Care Managers already working with 100 or more Elders
SOUTHWEST BOSTON, MA (July 24, 2009) — Elder rights groups this week are turning up the volume on their requests to state lawmakers for an unexpected override by Governor Patrick of $1.5 million in home care funding. They have roughly one week left to make their case.
The Governor vetoed $1.5 million from the account that pays for home care managers. These workers are responsible for meeting with elders in their homes, assessing what care they need, developing a care plan, buying the services from vendors, doing a reassessment visit—and handling any request or change that comes up on any given day. “Care managers are the service that unlocks every other service,” explained Ethos Executive Director Dale Mitchell. “Their role and support is critical to the lives of more than 50,000 seniors in Massachusetts.”
Mitchell said that care managers today are juggling caseloads that run from 90 to 120 elders per worker. They are responsible for sorting through a complex list of service options designed to keep each elder living at home. When they succeed—the taxpayers win too.
Mitchell said elder rights groups were dismayed that one of the items on Governor Patrick’s veto list was $1.5 million in cuts to care managers. This account stood at more than $40 million at the start of FY 2009, and the Governor’s action has reduced it to $36 M. This is the only account used to pay for care management—but it also has to cover all the support costs of the Aging Services Access Points (ASAPs).
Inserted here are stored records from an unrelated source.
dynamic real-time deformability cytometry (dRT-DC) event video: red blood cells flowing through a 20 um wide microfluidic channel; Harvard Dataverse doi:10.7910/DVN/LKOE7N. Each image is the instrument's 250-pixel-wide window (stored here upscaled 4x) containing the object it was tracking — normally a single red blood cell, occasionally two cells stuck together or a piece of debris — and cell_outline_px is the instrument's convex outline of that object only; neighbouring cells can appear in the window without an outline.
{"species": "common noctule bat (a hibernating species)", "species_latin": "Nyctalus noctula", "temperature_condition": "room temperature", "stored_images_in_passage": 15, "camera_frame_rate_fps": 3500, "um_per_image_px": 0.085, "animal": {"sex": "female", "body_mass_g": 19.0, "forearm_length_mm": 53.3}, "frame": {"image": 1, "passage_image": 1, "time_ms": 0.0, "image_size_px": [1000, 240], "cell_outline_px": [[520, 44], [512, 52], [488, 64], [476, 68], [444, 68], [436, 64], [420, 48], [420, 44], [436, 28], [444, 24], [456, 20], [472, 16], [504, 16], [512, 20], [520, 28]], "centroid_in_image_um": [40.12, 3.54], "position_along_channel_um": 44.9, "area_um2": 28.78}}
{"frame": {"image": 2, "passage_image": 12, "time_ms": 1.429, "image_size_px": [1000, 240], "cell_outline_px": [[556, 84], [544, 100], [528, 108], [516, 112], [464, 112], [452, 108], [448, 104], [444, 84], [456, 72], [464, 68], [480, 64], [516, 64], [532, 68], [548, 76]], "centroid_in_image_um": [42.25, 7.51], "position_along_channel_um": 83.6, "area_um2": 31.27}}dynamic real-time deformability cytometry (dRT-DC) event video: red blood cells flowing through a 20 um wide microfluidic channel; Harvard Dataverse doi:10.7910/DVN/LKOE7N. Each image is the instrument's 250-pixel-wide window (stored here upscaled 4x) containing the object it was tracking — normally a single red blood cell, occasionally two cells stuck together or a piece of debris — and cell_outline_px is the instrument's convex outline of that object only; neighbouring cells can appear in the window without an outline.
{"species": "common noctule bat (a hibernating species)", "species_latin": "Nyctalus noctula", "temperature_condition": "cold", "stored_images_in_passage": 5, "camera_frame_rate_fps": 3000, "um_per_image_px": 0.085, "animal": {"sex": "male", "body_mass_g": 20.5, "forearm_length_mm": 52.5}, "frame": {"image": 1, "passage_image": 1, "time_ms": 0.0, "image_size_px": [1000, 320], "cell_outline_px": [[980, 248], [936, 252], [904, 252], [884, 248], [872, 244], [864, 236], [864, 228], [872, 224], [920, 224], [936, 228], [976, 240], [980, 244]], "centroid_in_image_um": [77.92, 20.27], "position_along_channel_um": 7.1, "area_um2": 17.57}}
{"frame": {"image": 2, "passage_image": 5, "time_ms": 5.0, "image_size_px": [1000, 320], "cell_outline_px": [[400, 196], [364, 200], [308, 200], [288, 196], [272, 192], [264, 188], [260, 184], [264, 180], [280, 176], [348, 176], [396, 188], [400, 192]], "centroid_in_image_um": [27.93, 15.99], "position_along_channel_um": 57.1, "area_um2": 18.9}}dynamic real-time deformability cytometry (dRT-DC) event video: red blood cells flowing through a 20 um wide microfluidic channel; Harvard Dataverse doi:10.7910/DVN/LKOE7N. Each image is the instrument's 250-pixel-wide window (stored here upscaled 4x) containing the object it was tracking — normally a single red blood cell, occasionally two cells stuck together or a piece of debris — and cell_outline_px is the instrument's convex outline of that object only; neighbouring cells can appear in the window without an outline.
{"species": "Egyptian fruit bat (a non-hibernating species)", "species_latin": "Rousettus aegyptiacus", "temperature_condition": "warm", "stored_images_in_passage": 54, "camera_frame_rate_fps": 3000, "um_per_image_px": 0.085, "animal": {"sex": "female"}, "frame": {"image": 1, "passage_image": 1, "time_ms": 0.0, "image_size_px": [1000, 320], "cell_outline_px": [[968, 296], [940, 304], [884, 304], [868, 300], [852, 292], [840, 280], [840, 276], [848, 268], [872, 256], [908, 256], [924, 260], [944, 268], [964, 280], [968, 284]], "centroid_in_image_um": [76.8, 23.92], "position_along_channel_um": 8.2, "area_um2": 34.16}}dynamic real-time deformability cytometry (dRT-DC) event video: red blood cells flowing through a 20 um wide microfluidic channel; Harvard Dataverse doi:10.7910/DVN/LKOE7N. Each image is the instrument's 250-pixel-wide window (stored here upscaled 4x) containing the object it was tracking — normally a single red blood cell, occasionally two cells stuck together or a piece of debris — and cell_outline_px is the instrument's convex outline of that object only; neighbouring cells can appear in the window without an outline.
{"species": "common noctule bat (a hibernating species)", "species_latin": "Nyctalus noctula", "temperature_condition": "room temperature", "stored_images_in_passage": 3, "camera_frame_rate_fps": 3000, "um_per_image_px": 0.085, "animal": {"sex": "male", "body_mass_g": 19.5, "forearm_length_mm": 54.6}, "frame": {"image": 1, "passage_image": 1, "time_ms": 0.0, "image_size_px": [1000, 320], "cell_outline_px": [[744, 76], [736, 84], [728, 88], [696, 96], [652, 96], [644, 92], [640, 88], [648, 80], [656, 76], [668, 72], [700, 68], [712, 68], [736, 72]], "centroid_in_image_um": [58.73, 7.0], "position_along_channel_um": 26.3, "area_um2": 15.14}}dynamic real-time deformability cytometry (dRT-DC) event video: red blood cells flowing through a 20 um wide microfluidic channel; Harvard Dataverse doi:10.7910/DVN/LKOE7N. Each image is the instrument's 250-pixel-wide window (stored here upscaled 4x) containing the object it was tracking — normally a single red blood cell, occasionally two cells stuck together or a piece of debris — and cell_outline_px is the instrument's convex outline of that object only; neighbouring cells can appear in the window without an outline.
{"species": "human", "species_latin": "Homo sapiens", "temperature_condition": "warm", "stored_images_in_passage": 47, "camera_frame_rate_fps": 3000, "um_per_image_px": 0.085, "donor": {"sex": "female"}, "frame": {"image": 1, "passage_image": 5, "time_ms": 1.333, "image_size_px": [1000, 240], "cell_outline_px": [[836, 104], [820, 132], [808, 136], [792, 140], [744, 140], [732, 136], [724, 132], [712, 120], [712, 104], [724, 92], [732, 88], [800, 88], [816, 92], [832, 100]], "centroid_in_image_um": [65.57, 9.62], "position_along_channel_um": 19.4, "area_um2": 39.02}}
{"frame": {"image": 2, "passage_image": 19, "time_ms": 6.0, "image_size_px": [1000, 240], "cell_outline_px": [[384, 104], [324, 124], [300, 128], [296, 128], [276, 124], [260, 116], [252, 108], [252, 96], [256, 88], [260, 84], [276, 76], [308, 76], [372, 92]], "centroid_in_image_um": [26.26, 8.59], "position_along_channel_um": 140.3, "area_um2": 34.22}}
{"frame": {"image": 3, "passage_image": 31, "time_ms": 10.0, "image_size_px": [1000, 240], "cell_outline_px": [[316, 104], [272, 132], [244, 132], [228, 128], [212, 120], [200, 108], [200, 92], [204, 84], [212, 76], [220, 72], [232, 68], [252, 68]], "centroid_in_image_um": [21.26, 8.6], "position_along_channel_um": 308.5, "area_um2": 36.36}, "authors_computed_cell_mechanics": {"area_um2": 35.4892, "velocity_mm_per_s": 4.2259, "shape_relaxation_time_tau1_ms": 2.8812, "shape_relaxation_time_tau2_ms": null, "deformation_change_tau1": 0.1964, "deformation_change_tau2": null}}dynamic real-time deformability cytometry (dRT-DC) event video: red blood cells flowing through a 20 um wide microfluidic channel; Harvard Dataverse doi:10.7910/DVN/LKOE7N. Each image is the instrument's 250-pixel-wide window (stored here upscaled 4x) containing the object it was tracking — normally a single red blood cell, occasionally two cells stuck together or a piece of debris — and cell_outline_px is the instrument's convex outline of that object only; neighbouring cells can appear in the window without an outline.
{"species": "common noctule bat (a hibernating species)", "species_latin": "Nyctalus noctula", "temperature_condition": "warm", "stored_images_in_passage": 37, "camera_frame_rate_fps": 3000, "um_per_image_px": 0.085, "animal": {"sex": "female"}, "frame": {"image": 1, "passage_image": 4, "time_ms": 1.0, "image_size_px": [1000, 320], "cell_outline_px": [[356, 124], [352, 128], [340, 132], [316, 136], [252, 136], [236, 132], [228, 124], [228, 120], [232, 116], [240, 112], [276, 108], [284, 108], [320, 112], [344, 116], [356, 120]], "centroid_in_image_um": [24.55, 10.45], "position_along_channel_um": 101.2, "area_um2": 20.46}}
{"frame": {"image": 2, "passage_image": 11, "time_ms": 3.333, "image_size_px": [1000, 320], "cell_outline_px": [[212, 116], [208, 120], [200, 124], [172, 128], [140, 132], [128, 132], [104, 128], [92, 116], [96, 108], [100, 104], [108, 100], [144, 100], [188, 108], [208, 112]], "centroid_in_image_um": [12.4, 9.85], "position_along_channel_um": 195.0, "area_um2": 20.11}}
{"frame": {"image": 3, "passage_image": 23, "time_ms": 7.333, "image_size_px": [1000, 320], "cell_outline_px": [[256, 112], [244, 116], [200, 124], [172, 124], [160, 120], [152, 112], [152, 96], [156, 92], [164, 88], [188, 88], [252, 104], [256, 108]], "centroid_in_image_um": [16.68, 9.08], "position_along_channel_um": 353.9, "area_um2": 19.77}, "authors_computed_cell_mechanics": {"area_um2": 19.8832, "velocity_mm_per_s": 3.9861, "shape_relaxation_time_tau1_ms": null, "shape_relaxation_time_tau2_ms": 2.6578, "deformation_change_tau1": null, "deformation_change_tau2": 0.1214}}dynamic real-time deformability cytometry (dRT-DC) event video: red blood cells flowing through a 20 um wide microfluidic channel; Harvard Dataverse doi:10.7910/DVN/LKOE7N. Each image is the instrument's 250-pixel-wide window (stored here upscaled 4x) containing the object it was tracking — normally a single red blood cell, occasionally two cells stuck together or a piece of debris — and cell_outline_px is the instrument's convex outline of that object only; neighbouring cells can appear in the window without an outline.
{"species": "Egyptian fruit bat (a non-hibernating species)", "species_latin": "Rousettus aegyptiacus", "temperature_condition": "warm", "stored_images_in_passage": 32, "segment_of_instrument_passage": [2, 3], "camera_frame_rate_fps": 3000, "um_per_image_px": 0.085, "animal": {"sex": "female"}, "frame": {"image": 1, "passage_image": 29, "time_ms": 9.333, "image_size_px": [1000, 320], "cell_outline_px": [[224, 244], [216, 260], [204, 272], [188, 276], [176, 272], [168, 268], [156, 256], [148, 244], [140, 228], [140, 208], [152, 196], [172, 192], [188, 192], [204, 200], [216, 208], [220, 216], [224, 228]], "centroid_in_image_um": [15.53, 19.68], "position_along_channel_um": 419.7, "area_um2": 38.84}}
In FY 2001, the 1633 account stood at $35.6 million. If the Governor’s veto stands, the $36 million appropriation for care management return the system back to the level of funding it had in FY 2001—nine fiscal years ago.
A cut in this account translates into even higher caseloads for workers at a time when the elders being served are increasingly disabled. Fewer workers are dealing with more disabled clients. Today, in the home care programs alone, more than 10,000 people are at home—-who otherwise would be in a nursing home. If we had to care for these same elders in nursing homes, the bill to the state would be more than $420 million a year.
This cut to care managers was unexpected. It was not in the Governor’s original budget for FY 2010 or in his most recent revised budget—so there was no indication he wanted to cut it at all.
The home care program is delaying or preventing institutionalization. Many home care clients die at home while in the home care program, never spending a single day on MassHealth in a nursing home. This is part of the reason why nursing home patient days have fallen nearly 20% since 2000.
“It is disheartening to know that many important needs are not being met because of revenue shortfalls,” Mitchell added. “But in the case of home care, we can serve two people at home for the cost of one person in a nursing facility—so the economics of cuts to home care don’t add up. This is a program that is saving taxpayers hundreds of millions of dollars every year.”
“Already many of our care managers are trying to work with as many as 100 elders at once,” Mitchell concluded. “It’s just not possible to ask them to take on more clients. If you had a family with 100 relatives, it would be impossible even to remember all their names. Home care workers have been pushed to the limit.”